◆ **Source passage**

Nayak (Day 51)

Nayak My Opinion: 6.8 || A well-designed, light-on-its-feet film that manages to imbue a seemingly threadbare plot with significance. It meanders a bit, and there are a couple unconvincing dream sequences. But good performances, a witty script, and efficient use of a train’s tight spaces make for an involving film.

TITLE: Nayak
DIRECTOR: Satyajit Ray
LANGUAGE: Bengali | COUNTRY: India
YEAR: 1966
PROFILE: Drama | 120 minutes | IMDb (7.5)

SYNOPSIS (Courtesy of IMDb): En route to Delhi to receive an award, a Bengali film star reevaluates his success through his fellow passengers, dreams and past experiences.

Strengths/Performances: Uttam Kumar is very compelling as the suave but troubled movie star Arindam Mukherjee. Not only is he thoroughly convincing, but he handles many subtle but important shifts in tone up through the climactic dialogue. And Sharmila Tagore is nearly as good as the journalist Aditi. The underlying content is not all that weighty, but their performances (and Ray’s nimble direction) make it work.


The secondary characters are also handled very well. Ray directs with a sensitive style that allows even very small characters to be three-dimensional. Although some characters are meant to be humorous, there’s a pleasing absence of condescension.

◆ **What you need to do**
a) List every cast or crew member the Nayak review names, with the role the review gives each.
b) According to the Nayak review, where is the film star traveling, and for what purpose?

◆ **Material provided**
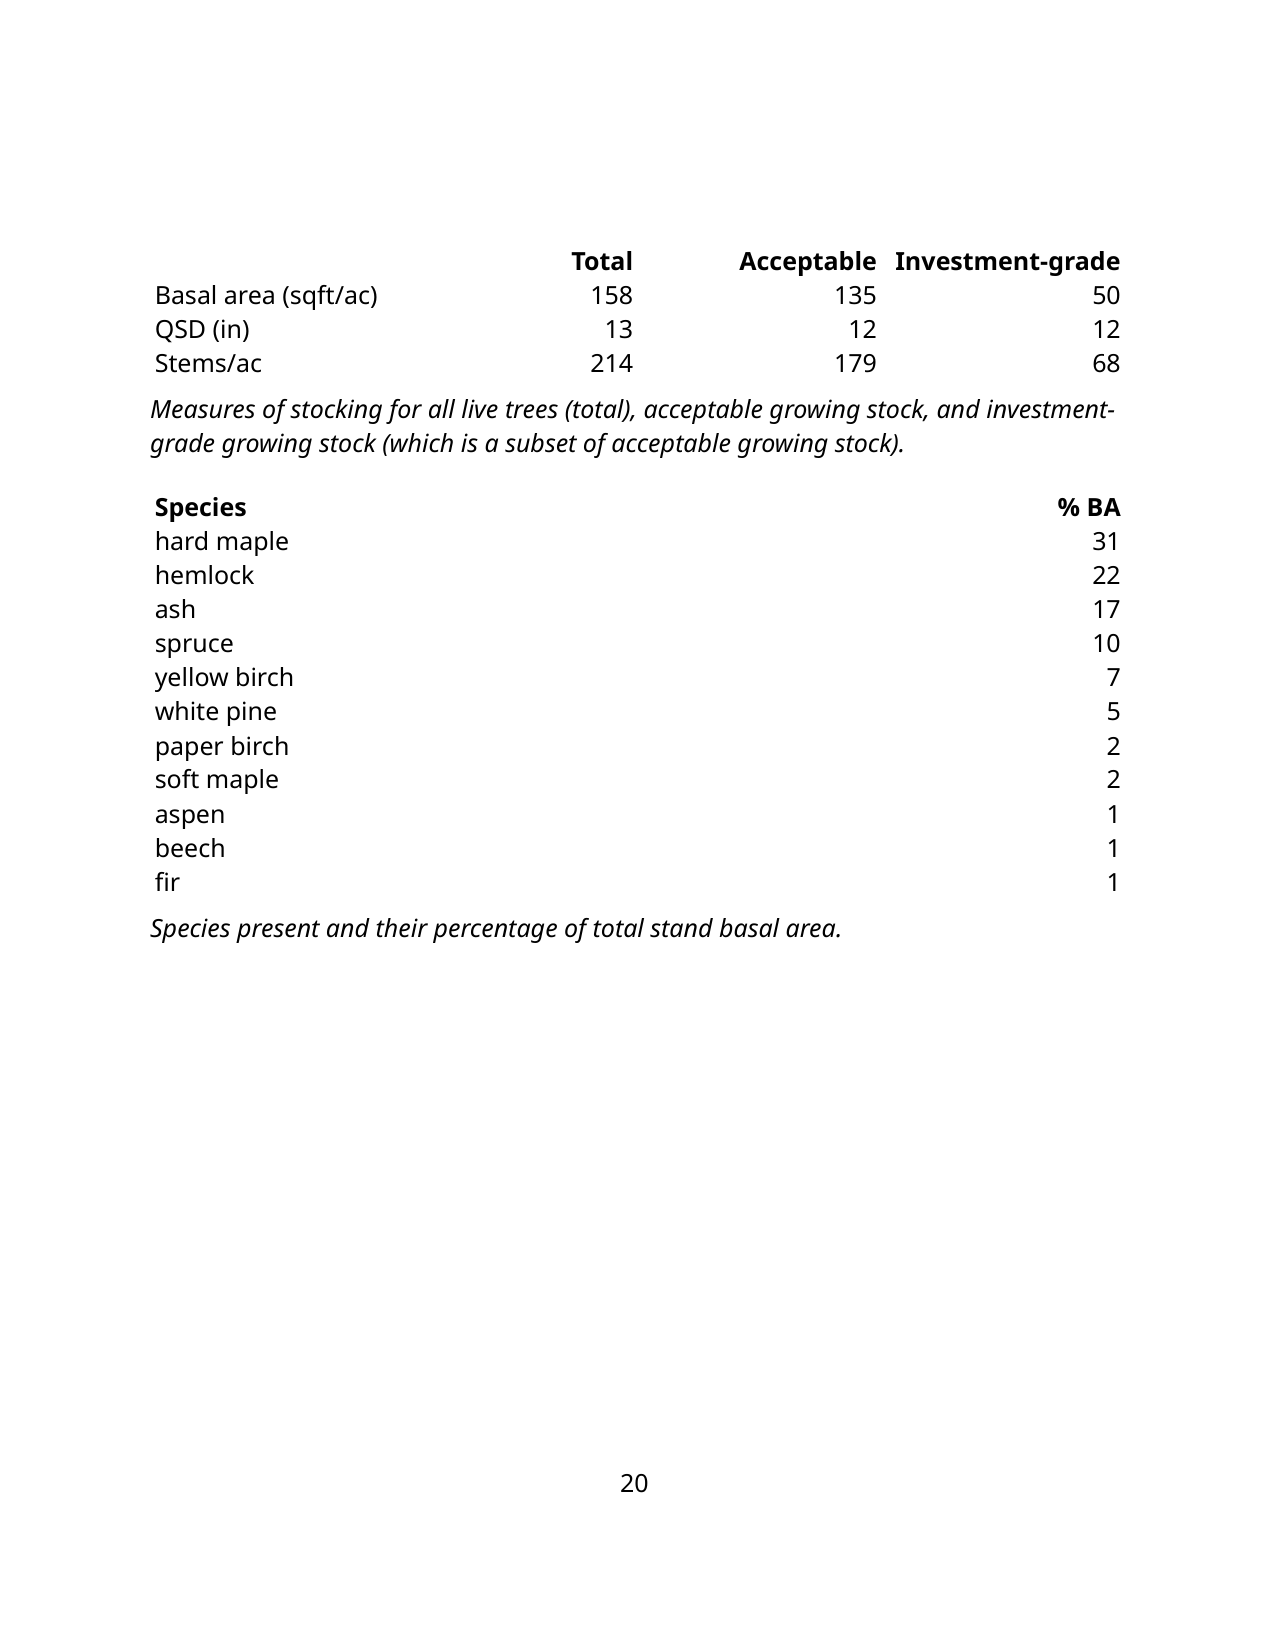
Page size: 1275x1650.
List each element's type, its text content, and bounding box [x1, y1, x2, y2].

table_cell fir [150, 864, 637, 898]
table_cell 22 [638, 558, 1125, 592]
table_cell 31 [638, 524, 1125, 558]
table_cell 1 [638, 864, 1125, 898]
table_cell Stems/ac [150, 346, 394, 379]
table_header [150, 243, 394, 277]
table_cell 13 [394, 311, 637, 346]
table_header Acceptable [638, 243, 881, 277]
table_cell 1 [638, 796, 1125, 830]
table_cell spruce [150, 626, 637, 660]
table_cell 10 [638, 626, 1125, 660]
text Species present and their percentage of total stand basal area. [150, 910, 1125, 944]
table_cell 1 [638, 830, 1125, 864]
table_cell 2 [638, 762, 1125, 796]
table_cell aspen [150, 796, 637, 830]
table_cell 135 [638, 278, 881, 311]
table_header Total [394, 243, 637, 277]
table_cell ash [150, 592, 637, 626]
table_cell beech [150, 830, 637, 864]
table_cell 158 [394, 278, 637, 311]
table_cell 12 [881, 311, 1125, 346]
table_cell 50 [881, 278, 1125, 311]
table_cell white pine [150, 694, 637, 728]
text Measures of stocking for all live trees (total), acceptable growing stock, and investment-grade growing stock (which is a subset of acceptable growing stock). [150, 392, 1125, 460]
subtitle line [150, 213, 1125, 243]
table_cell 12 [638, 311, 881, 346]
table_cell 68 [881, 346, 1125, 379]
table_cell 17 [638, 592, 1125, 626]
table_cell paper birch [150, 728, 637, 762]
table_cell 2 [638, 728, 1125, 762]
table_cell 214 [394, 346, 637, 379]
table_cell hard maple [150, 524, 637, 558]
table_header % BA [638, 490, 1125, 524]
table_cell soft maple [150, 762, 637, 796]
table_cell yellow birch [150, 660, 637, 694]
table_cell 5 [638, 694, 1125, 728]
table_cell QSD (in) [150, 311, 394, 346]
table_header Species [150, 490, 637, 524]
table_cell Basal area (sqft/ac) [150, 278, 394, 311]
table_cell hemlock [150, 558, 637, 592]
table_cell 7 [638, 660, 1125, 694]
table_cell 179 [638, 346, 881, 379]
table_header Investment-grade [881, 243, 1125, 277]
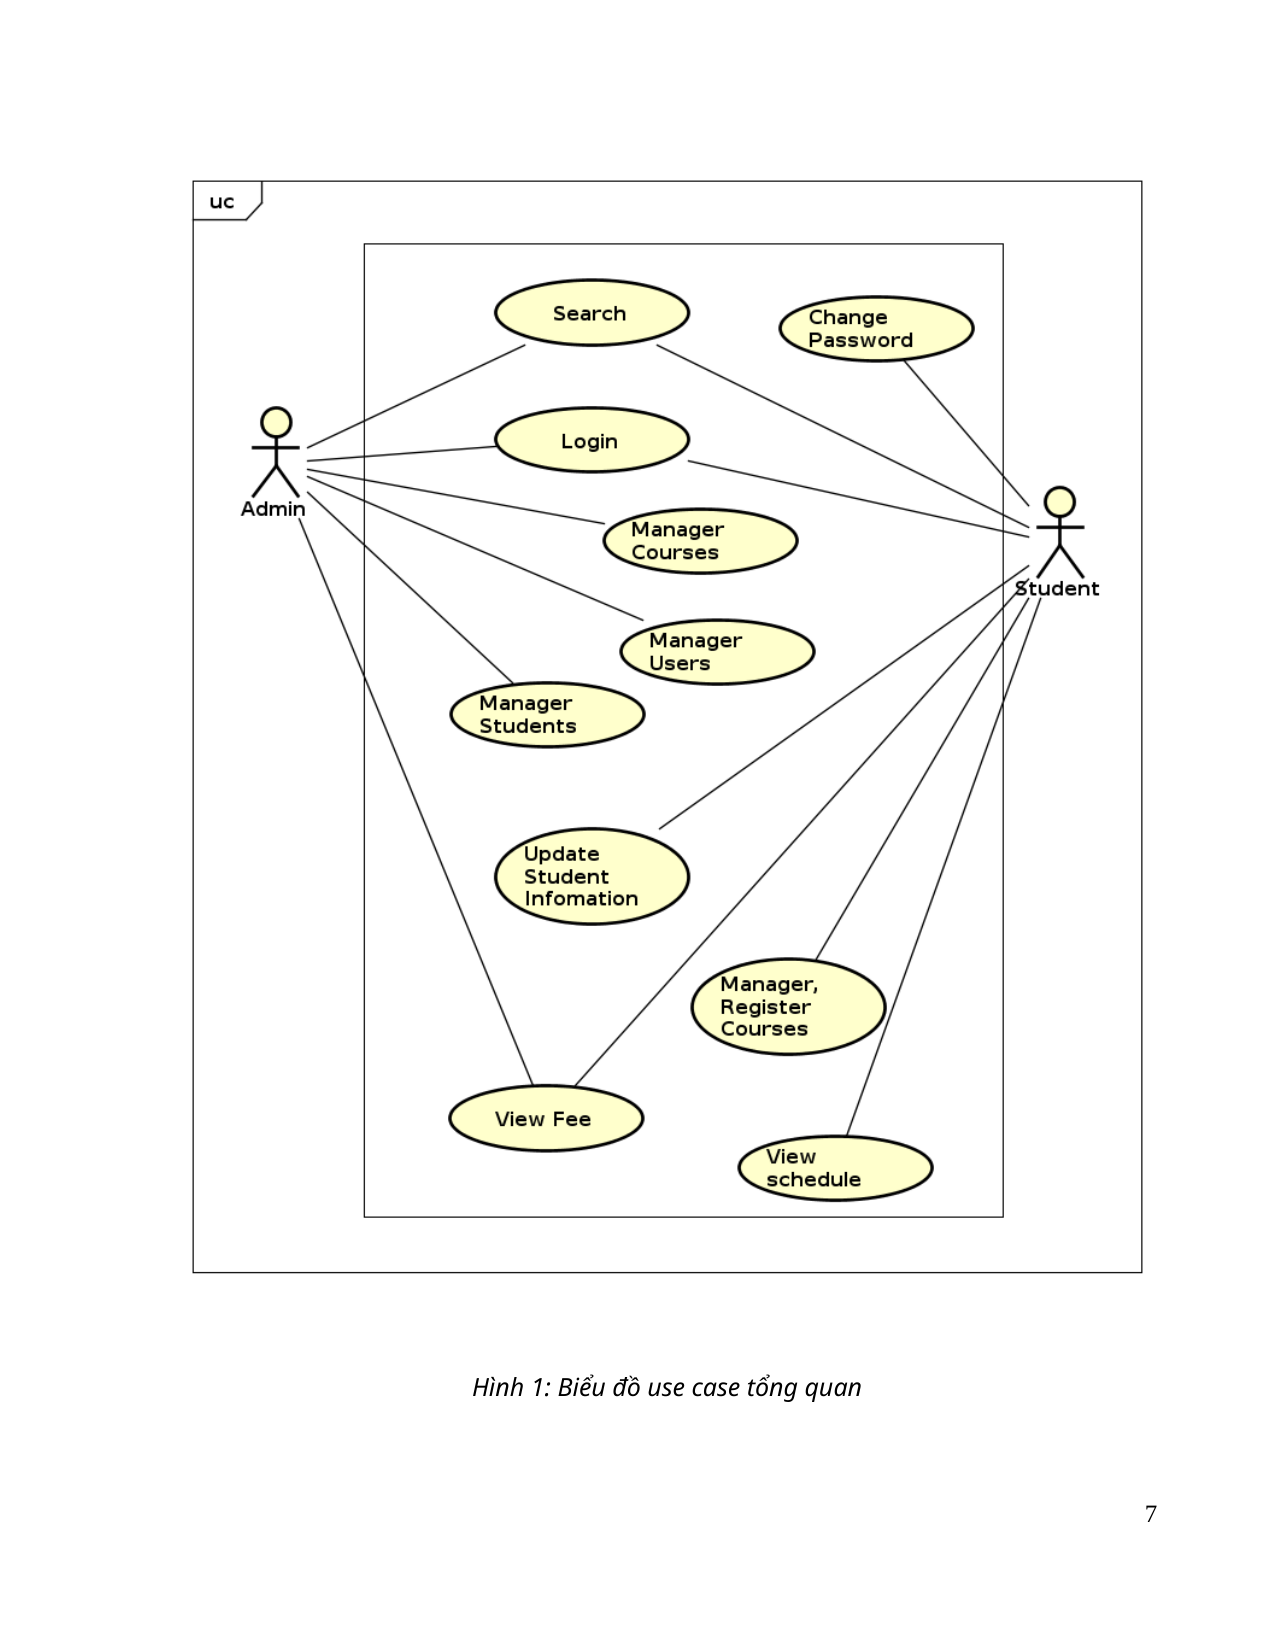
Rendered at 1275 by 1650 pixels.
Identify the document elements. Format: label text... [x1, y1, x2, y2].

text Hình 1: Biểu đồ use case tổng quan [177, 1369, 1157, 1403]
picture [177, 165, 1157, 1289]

◆ **Response list**
a)
Satyajit Ray (director)
Uttam Kumar (movie star Arindam Mukherjee)
Sharmila Tagore (journalist Aditi)

b) He is traveling to Delhi to receive an award.